TROPICS: Lee is now a remnant low in the Central Atlantic. We are down to two active systems.
JOSE: Jose is still hanging on as a hurricane off the U.S. Atlantic coast with sustained winds of 75 mph; it is expected to weaken to a tropical storm tonight. The center will remain offshore, but it is close enough to warrant a tropical storm warning for Cape Cod. It will loop well east of New England over the next few days, and will lose tropical characteristics late this week.
MARIA: This is an extremely dangerous category 5 hurricane; the eye went right over the island of Dominica last night. Maximum sustained winds are near 160 mph with higher gusts. Some fluctuations in intensity are likely during the next day or two, but Maria is forecast to remain an extremely dangerous category 4 or 5 hurricane while it approaches the Virgin Islands and Puerto Rico.

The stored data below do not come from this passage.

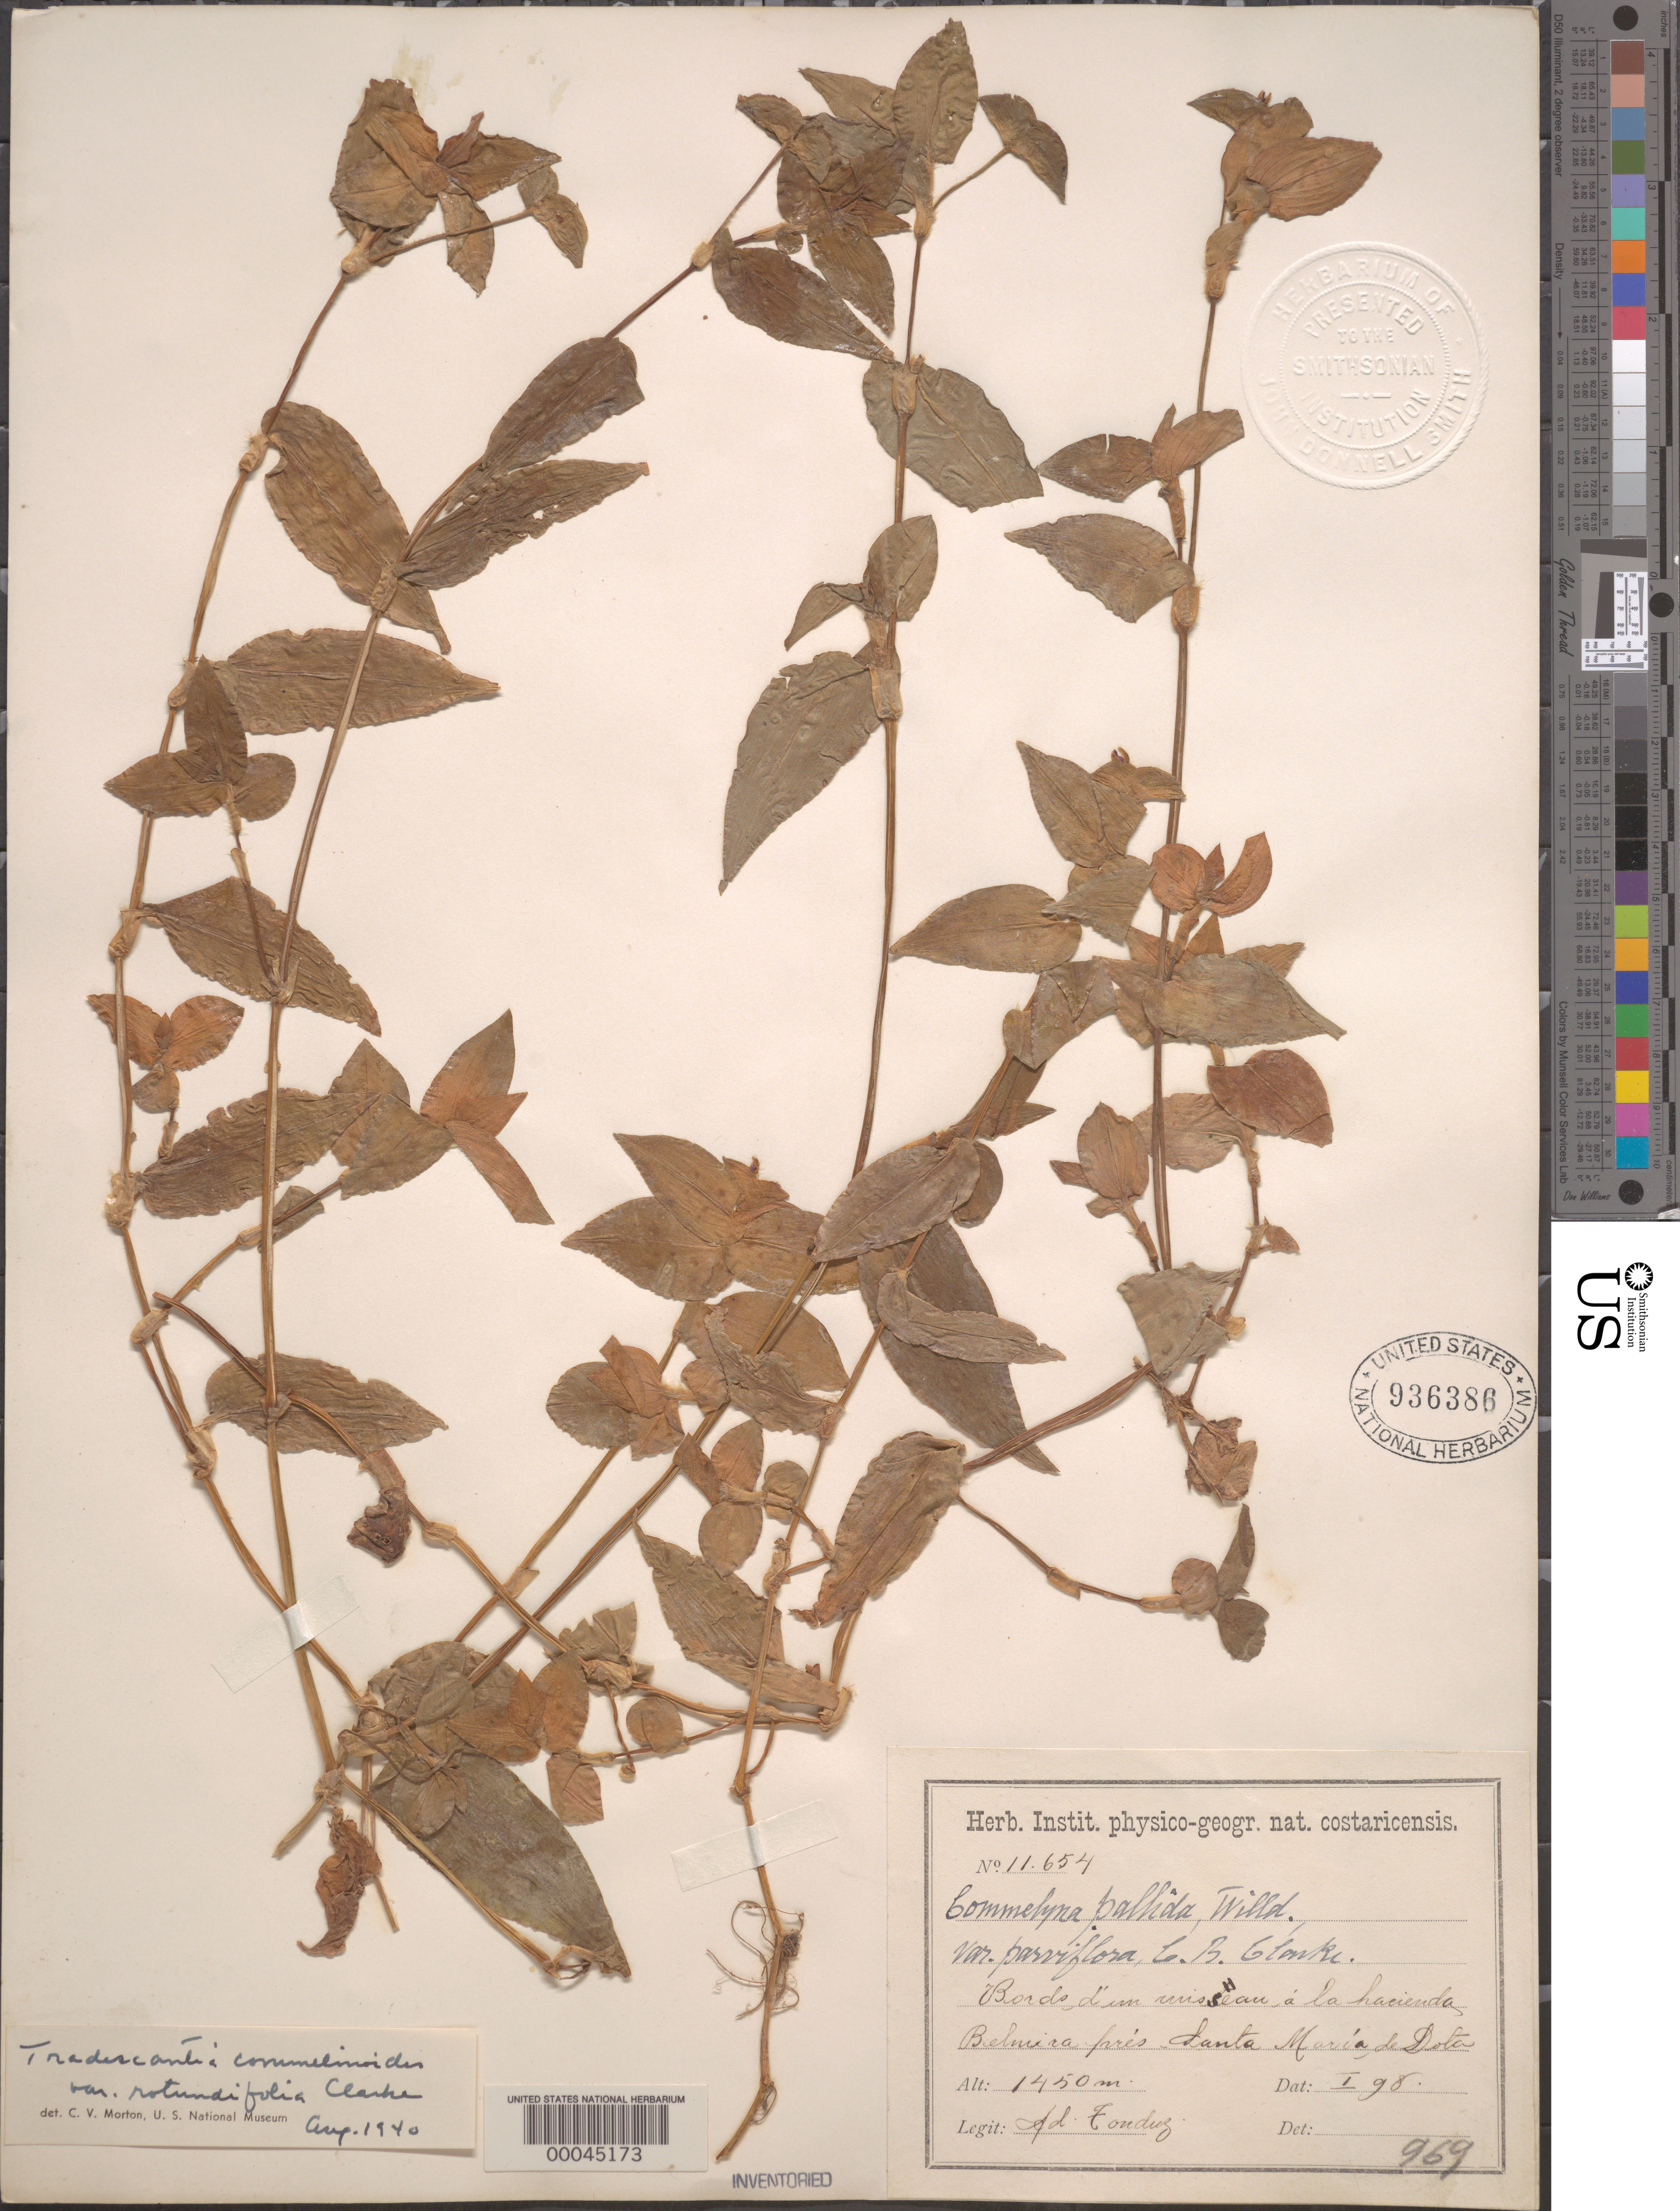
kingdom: Plantae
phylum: Tracheophyta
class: Liliopsida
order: Commelinales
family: Commelinaceae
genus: Tradescantia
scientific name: Tradescantia poelliae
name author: D.R. Hunt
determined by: Strong, Mark T., (BOT), Smithsonian Institution - National Museum of Natural History (UNITED STATES)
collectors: A. Tonduz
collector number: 11654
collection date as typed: Jan 1898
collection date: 1898-01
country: Costa Rica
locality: Near Santa Maria de Dota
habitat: Streambank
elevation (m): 1450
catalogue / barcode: US 936386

A Hurricane Warning is in effect for:
- St. Kitts, Nevis and Montserrat
- U.S. Virgin Islands
- British Virgin Islands
- Puerto Rico, Culebra and Vieques
Maria will begin to gain latitude later this week and is expected to turn northward east of the Bahamas. Confidence is growing that Maria will not directly impact the East Coast of the U.S., and it is no threat to the Gulf of Mexico.